"I hate to admit it but, I don't think this pot can be saved," I called to Stuart over the terrific racket I was making with a metal spatula. "I've soaked it all week and I'm hardly making a dent in this mess." I insist on making my own pizza sauce because it's so thick and delicious but sometimes things go awry. I filled six quart jars with steaming goodness before I discovered that the bottom inch of sauce had fossilized.
Stuart came out in the kitchen and peered over my shoulder. "You're pretty rough on your pans. Remember the sweet potatoes?" (Two inches of water is not enough to steam forgotten potatoes for sixty-something minutes.) "I hate to throw this one out. It's a good heavy pan. Maybe I can take it to work and sandblast it." He was quiet for a minute, thinking. "I know, I've got a metal grinder out in my shop. That might work." He disappeared out the back door and I walked away from the sink and went to clean out the fridge. The pan was now Stuart's problem.
Stuart is a handy guy.
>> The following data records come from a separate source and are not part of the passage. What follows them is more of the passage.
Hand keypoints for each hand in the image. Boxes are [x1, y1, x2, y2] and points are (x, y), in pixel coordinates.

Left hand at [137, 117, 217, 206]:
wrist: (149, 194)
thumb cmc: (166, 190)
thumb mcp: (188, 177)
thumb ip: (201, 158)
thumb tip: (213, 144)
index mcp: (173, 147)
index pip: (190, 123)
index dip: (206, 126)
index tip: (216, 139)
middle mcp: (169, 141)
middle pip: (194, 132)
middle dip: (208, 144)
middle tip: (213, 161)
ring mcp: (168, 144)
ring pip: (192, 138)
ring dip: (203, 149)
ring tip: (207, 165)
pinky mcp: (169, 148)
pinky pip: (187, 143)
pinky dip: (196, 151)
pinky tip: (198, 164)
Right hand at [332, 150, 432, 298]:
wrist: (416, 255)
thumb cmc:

We hardly every upgrade to a newer model of anything. He fixes dishwashers, washing machines, food processors... Once when somebody put a huge hole in the bottom of my canister vacuum I was so excited. I'm so tired of this thing! I'll finally get a new one. Surely he can't fix that! Nope. A little fabric coated in epoxy glue did the trick. As good as new.
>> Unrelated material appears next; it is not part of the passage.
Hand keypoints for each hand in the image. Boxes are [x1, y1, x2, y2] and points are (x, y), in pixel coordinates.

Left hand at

A few minutes later, the kitchen was filled with a metallic, whirring hum. "This falls under the category of Kids! Don't try this at home!" Stuart called from the sink. He turned off his little brush and walked by me to return his tool, his hair and face covered with black flecks. I brushed him off and sent him on his way and went to inspect his work. The pot glistened on the counter. As good as new. Of course.